Mpofu was challenging Kekana’s evidence to parliament’s section 194 inquiry weighing whether to recommend Mkhwebane be impeached. Kekana said she had been spoon-fed proposals by intelligence officials to change the mandate of the South African Reserve Bank (SARB).

Mpofu repeatedly put it to Kekana that handwritten notes of a meeting with former SSA director general Arthur Fraser and colleagues James Ramabulana and Maiendra Moodley suggested that the conversation had not, as he maintained, focused on the vulnerability of the Sarb in the apartheid era, but rather in the present.

It was a confusing tack. The CIEX-Bankorp investigation in question centred on Bankorp’s apartheid-era bailout by the Reserve Bank. It would arguably be less compromising for Mkhwebane had the meeting centred on the position of the central bank in the past.

The Bankorp probe followed a request from Accountability Now in 2010 for an investigation to establish whether the government had failed to act on a report by CIEX, a private British intelligence company, on the Reserve Bank’s bailout of Bankorp.

Mkhwebane concluded that Absa, which later acquired Bankorp, had to repay R1.125-billion. She went further still to direct that the Constitution be amended to allow the Reserve Bank’s mandate to be changed to one of promoting economic growth and ensuring the “economic well-being” of citizens.

In 2018, the Pretoria high court set aside the report, following review applications by both Reserve Bank and Absa, and found that Mkhwebane had exceeded her powers. 

The ruling is one of several that have been considered prima facie evidence of misconduct on her part, and she is facing perjury charges for putting forth what the constitutional court has termed “a number of falsehoods” during the review litigation. 

The constitutional court found that her explanation as to why she would discuss the vulnerability of the bank with members of the SSA was incomprehensible. In the course of the review litigation, counsel for the SARB argued that the mere fact that Mkhwebane was discussing “the vulnerability” of the central bank with intelligence agents was cause for concern. 
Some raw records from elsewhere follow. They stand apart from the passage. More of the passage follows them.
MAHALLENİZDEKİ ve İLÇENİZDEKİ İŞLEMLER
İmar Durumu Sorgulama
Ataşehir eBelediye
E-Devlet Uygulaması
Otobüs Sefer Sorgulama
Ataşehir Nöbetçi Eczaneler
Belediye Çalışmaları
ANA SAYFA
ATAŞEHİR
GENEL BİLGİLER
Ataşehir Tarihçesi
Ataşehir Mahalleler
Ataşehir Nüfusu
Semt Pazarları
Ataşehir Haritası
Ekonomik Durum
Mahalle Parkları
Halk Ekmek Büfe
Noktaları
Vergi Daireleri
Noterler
Her office countered that the meeting was intended to inquire about SSA’s contract with CIEX, although Kekana’s handwritten note from the 6 June meeting, which became part of the court record, contained the catchwords “independence” and “constitutional obligations”.
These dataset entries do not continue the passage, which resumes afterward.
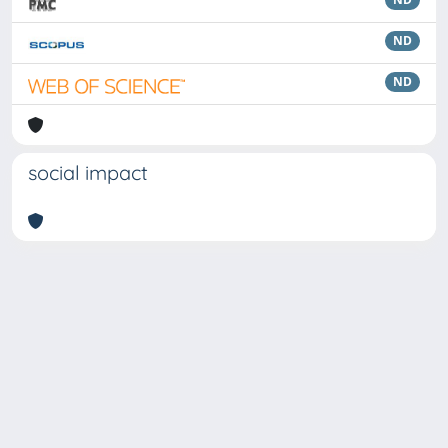
ND
ND
social impact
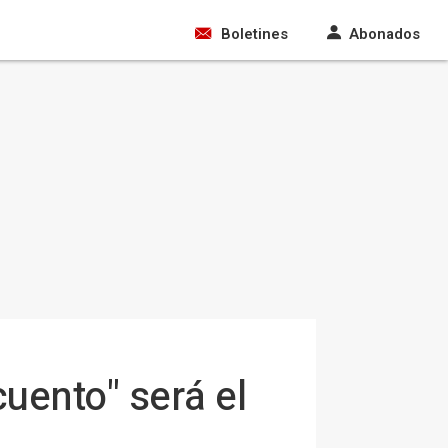
Boletines
Abonados
uento" será el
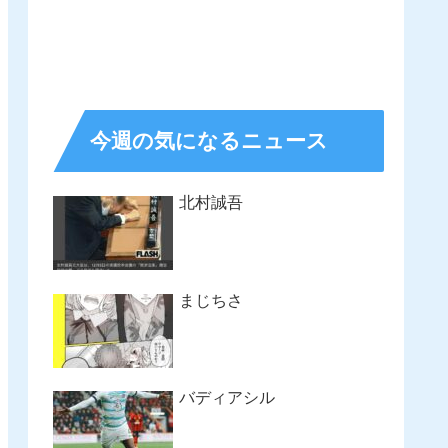
今週の気になるニュース
北村誠吾
まじちさ
バディアシル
Kekana took notes of what transpired in the meeting but was soon told by Mkhwebane to stop. It was to these cryptic notes that Mpofu returned to suggest that because verbs were in the present tense, his client was somehow in the clear. He concluded his cross-examination by telling the committee he would argue that nothing Kekana had said could be deemed credible.

He had put it to Kekana that he was fired for dishonesty, a claim the witness disputed, saying he was suspended on the basis that he had spoken too freely to lawyers involved in the review case.

“The information I shared with the attorneys was in relation to the amendment of the Constitution, that’s what I recall advising them, and also indicating to them that we received a note from the SSA with the changes.”

In response to questions from ANC deputy chief whip Doris Dlakude, he said Mkhwebane had given no reason for why she did not want the meeting with the SSA recorded or minuted.

“From my knowledge the information that was discussed in that meeting was not classified … the discussions mostly centred around the Reserve Bank, pre-democratic era … She just did not want it included in the record,” Kekana said.

Likewise, he said he was given no explanation for her instruction that the investigators probing the Estina dairy farm project ignore information in the Gupta Leaks emails and excise any adverse findings against politicians.

“Depending on what we would find, chair, that was going to determine as to whether that information would assist us or not … there was mention of Vrede in the Gupta links and if there was any information that was relevant, we were definitely going to use that information.”

He testified that he knew references to politicians in the report on the dairy farm scam were removed because he was involved in doing so at Mkhwebane’s instructions.

On Monday, he testified that Mkhwebane said she did not care if the report were taken on review as a result. It was, and was set aside.